**TAREFA ATRIBUÍDA A**. Segundo o trecho sobre as detentas e seus filhos, por quanto tempo Safira ficou sem ver os filhos?
**TAREFA ATRIBUÍDA B**. Retome o trecho sobre as detentas e seus filhos e dê continuidade a ele logo após a última frase.

**TEXTO FORNECIDO**.
━━━

Outro assunto também explorado é o relacionamento que as detentas possuem com seus filhos seja durante a detenção e/ou após comprirem os anos de pena. Um dos relatos do livro vem da personagem Safira que passou quase sete anos presa e três anos ininterruptos sem ver seus filhos uma única vez. Quando saiu, sentia que não os conhecia mais, havia perdido muitos momentos importantes da vida de seus filhos. “Eu não conheço meus filhos. Eu sou assim: eles sabem que eu sou a mãe deles, mas praticamente sou uma desconhecida. Além de eu ter que me adaptar às coisas que eu perdi todo esse período que estive presa, eu tenho que aprender a conhecer os MEUS filhos”

━━━

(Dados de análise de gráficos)
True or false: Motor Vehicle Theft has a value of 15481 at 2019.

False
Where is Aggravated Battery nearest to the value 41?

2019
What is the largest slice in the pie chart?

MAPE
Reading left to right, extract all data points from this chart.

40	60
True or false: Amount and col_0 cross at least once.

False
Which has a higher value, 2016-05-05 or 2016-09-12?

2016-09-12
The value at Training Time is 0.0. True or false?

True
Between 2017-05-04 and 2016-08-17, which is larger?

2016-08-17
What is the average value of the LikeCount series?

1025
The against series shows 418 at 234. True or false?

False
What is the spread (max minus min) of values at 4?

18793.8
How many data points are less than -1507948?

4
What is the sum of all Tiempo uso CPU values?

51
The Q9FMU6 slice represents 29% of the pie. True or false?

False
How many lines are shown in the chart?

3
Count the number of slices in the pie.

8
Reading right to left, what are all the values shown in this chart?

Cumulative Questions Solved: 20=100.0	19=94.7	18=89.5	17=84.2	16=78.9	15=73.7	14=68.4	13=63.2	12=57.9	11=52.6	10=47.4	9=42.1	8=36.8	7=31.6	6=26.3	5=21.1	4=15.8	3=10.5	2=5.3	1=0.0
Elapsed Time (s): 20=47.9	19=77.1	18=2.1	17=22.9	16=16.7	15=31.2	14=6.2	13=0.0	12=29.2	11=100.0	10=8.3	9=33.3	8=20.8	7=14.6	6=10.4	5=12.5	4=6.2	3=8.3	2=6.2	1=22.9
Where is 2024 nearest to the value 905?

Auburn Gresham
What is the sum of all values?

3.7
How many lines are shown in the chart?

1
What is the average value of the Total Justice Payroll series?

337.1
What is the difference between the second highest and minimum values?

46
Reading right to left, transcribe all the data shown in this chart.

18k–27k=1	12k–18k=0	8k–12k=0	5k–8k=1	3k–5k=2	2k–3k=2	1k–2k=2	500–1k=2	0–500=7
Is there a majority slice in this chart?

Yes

━━━

**RESULTADO DA TAREFA A**. Três anos ininterruptos, sem vê-los uma única vez.

**RESULTADO DA TAREFA B**.
Nas cárceres, existe competição e desejo de obter favoritismo assim como nas séries já citadas anteriormente. Cada presídio tem suas regras, às vezes impostas pelos guardas e outras pelas detentas mais populares. Safira era forte, mas na cadeia precisou se transformar em uma mulher que obedece e não questiona as normas. “As guardas têm as regras delas, e nós, as nossas”, explica. “Tem um monte de coisas que não podemos fazer, e chamamos isso de disciplina. E quem sai dessa disciplina é cobrada. Por isso existem as facções. Elas sempre têm alguém que vai nos dizer o que devemos fazer. E o crime mais grave de todos é matar criança. Quem faz isso tem que ficar isolada ou vai sofrer.”


Uma outra regra importante é não mexer com as detentas convertidas. Assim como vimos com Josiane na novela Dona do Pedaço, as evangélicas são protegidas nas celas pelo temor geral a Deus. Na novela que estreou no ano de 2019 na Rede Globo, Josiane foi presa e na cadeia se converteu. Antes da conversão, era perseguida pelas colegas de cela mas após se declarar como evangélica, todas as outras detentas passaram a respeitá-la por ser uma devota da palavra de Deus.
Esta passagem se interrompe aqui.